◆ Consigne a
Recopiez à l'identique les lignes des entrées situées entre la ligne contenant « genus: Rana » et celle contenant « genus: Dryopteris », ces deux lignes comprises.

Mettre les politiciens dans le même panier que les auteurs? Mmmhhh tu risques de ne pas te faire d’amis! 3:) Je préfère placer ma confiance dans les auteurs et penser qu’ils se bonifient comme le bon vin! On n’est pas à l’abri qu’ils tournent au vinaigre, certes, mais les politiciens, c’est mort dès le départ! 😀
Oups ! Je ne pense pas que l’auteur me lira, de plus, tu as raison, on sait que les politiciens ne bonifient jamais, les auteurs oui. 😉 Et on sait aussi qu’ils peuvent faire le roman de trop, ou se planter et nous servir une daube 5 étoiles.
Les politiciens, ils ne sont là que pour s’enrichir et nous baiser ! Ils nous baisent bien, entre nous.
Tu as remarqué que certains auteurs « confirmés » s’endorment sur leurs lauriers alors que d’autres prennent sans cesse des risques? 😮 Confirmé ou pas, chez moi, ça ne pardonne pas! 3:)

Entrées enregistrées du jeu de données
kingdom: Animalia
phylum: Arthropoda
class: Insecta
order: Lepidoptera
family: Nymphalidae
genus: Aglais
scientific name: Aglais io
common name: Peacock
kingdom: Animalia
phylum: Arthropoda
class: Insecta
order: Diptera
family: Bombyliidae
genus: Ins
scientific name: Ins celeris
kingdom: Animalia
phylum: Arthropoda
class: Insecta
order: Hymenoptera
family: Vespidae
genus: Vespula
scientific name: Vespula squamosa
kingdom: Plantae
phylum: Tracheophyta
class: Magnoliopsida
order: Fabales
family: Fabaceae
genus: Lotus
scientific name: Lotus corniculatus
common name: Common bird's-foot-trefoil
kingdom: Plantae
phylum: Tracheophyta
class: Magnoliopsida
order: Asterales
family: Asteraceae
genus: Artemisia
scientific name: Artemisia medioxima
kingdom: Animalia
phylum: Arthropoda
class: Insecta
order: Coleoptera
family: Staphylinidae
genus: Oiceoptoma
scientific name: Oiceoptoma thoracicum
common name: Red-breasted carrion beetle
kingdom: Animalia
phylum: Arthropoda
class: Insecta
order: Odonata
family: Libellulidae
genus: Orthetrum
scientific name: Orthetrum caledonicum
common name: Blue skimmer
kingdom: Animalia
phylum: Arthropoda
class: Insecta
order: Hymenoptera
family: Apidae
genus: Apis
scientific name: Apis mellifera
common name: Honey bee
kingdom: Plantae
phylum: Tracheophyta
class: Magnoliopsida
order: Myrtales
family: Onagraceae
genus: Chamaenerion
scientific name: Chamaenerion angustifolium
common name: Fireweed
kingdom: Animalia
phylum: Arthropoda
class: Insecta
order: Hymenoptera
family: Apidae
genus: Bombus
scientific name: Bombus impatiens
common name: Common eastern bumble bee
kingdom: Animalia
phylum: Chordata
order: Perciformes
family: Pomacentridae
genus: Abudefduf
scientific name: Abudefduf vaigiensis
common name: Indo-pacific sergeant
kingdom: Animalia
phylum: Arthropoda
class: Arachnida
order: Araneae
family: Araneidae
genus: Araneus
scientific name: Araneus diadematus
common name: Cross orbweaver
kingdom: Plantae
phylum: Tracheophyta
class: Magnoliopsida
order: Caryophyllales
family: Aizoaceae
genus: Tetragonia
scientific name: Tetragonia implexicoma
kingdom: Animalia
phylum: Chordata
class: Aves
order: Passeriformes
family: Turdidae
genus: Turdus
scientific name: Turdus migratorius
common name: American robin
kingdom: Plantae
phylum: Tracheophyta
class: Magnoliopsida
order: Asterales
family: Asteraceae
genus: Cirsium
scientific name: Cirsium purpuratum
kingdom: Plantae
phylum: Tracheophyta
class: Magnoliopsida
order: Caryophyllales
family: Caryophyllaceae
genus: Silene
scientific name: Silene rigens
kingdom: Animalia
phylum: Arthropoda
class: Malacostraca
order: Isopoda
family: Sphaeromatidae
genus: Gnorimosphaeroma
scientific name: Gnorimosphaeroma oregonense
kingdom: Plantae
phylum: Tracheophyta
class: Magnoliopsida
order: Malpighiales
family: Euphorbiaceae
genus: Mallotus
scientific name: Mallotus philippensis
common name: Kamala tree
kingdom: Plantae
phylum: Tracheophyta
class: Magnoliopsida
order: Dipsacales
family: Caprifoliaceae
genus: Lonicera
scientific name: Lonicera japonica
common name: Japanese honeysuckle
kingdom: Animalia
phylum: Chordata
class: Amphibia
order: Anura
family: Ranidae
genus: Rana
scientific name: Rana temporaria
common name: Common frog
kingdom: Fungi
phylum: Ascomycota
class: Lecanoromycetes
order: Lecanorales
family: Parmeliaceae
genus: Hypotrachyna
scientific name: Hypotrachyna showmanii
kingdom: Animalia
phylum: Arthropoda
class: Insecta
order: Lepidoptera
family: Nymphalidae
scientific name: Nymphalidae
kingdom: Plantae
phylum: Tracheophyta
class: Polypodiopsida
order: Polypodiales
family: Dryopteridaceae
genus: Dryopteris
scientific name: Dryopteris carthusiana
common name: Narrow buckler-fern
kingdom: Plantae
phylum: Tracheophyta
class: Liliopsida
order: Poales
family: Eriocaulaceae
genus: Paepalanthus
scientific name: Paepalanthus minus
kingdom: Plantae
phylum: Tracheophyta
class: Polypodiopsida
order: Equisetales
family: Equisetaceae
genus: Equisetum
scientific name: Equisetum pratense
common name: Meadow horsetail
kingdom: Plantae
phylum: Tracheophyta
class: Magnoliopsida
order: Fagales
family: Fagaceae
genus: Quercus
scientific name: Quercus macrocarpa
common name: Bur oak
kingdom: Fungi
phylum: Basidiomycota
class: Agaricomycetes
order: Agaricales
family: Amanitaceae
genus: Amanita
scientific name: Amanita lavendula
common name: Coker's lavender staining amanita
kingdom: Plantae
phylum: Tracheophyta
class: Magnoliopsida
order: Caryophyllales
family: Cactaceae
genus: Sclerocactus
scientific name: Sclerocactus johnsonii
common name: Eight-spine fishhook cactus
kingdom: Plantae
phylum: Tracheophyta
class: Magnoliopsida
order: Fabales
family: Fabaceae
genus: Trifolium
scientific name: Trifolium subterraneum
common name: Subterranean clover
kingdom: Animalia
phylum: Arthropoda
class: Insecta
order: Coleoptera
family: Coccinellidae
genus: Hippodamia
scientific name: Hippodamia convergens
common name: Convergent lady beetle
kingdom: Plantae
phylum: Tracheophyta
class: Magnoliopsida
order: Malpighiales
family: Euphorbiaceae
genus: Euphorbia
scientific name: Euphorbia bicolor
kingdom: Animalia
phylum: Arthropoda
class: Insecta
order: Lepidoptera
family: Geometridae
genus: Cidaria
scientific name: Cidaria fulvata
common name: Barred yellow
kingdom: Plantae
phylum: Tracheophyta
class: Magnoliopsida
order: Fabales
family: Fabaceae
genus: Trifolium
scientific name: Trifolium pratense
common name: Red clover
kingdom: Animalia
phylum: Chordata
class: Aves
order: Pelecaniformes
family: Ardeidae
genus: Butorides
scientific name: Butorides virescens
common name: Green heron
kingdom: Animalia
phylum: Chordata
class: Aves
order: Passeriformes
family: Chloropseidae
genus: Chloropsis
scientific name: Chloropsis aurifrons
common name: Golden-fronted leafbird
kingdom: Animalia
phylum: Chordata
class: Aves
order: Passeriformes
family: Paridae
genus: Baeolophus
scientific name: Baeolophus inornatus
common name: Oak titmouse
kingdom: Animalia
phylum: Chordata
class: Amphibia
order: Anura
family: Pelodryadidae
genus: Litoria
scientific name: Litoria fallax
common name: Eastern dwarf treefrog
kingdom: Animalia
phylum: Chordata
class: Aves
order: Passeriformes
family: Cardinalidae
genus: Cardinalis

◆ Consigne b
Répondez brièvement à ces questions sur l'extrait :
(i) Dans le premier commentaire, à quoi sont comparés les auteurs qui se bonifient ?
(ii) Selon le deuxième commentaire, que peuvent faire les auteurs ?
(iii) D'après le dernier commentaire, que font certains auteurs « confirmés » ?

◆ Réponse a
genus: Rana
scientific name: Rana temporaria
common name: Common frog
kingdom: Fungi
phylum: Ascomycota
class: Lecanoromycetes
order: Lecanorales
family: Parmeliaceae
genus: Hypotrachyna
scientific name: Hypotrachyna showmanii
kingdom: Animalia
phylum: Arthropoda
class: Insecta
order: Lepidoptera
family: Nymphalidae
scientific name: Nymphalidae
kingdom: Plantae
phylum: Tracheophyta
class: Polypodiopsida
order: Polypodiales
family: Dryopteridaceae
genus: Dryopteris

◆ Réponse b
(i) Au bon vin.
(ii) Ils peuvent faire le roman de trop, ou se planter et servir une daube 5 étoiles.
(iii) Ils s'endorment sur leurs lauriers.